The bill of rights was specifically to limit the controls that Federal Government could have on the people.
And to nitpick, most laws (and to take an extreme, let’s consider laws governing murder), do not control the person, but rather, determine what response government will take when someone violates them. If we were going to control the person, we would have a “Minority Report” type of prevention that stopped the person before he committed murder.
Yes, I know we can go mack and forth with example and counter-example of control versus response.
I consider it a dangerous approach to design government to control the person.
Most times those are strawmen raised by pro-government people trying to back small-government people into a corner.

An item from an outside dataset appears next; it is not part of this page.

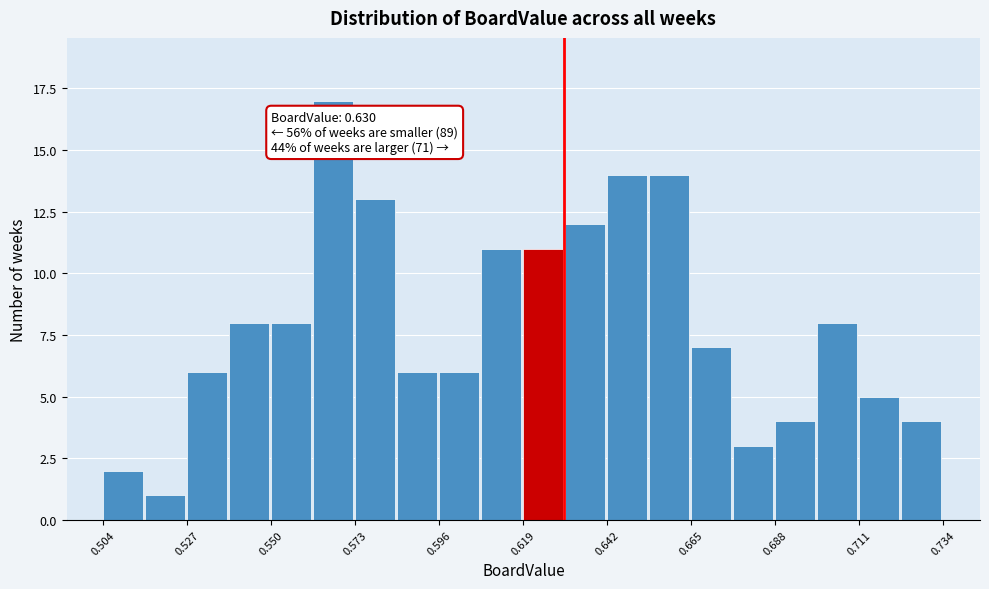

Around what value on the x-axis is the tallest bar? Give the approximate position of its centre, as read against the axis.

0.565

NO government is anarchy, and plenty of small-government participants in this thread have made that clear.
I consider this question worthy of a separate reply.
Anarchy is NO government. That emphasis was in the very portion of my reply that you quoted. The distinction is in the words. And plenty of people have made that distinction. Returning to the assertion that there is no distinction, or that nobody has made the distinction, is your own strawmen, and it’s simply a disingenuous one.
The most thorough came from Guvanah:
“Big government” is a summation of 1000 increments. It transcends taxes. It transcends spending. It transcends law. It transcends bureaucracy. It transcends codes and regulations and restrictions and zoning and all sorts of governmental dictates.
It’s the summation of all those things. And more. Too often we look at “big government” in the context of one of those factors. Or even in the context of one specific issue.
The incremental burden of an issue, or the incremental loss of liberty from one issue might be minuscule. “This new tax adds only 22 cents per month to your cost…” But add up 1000 of them and the burden becomes significant. The limitation of a particular bureaucratic decision might not even impact a specific individual, but 1000 bureaucracies run by 10,000 unelected “directors” making non-legislative rules eventually impacts everyone.
And let’s not forget the power of both parties’ unelected leadership controlling what candidates we have as choices in the elections. Parties no longer embrace policies and principles for the sake of making our country better, but rather they embrace what gives them the best chance to hold onto power.
It’s not limited to the national level. Nor State. It goes right down to municipal government, school boards, and local commissions.
Government is bigger than the sum of the citizenry it governs. That’s Big Government."
The best succinct answer would pertain to the amount of laws, regulation and level of total taxation. In my experience many on the left will say that “oh your only taxed at 20% of your income.” But that is only at the Federal level. When one includes all state and local taxes. That can easily bring a person up to 40%, which in the words on Nancy Pelosi isn’t peanuts.
If you want to really simplify it, then you would say that it is the total sum of ALL the taxes: Federal, State, Local, etc., + the total cost of regulations which increase the cost of goods on the citizens.
Do you mean objective? I’m not sure there is any objective definition, at least not when specifics become involved.
Generally speaking, big government is government that exceeds its sphere, or expands beyond its allotted powers. Or course, whether or not a government has done that is precisely the point of debate, isnt it?
If you are looking for some absolute objective definition then you know very well there is none. You and I have had numerous cordial and respectful conversations and here it seems you’re playing semantics. You obviously know that “big government” will mean different things to different people. For many people both on the left and right although there’s been different views on say levels of taxation and regulations, that there’s been general agreement on restricting government with regards to liberty and freedom.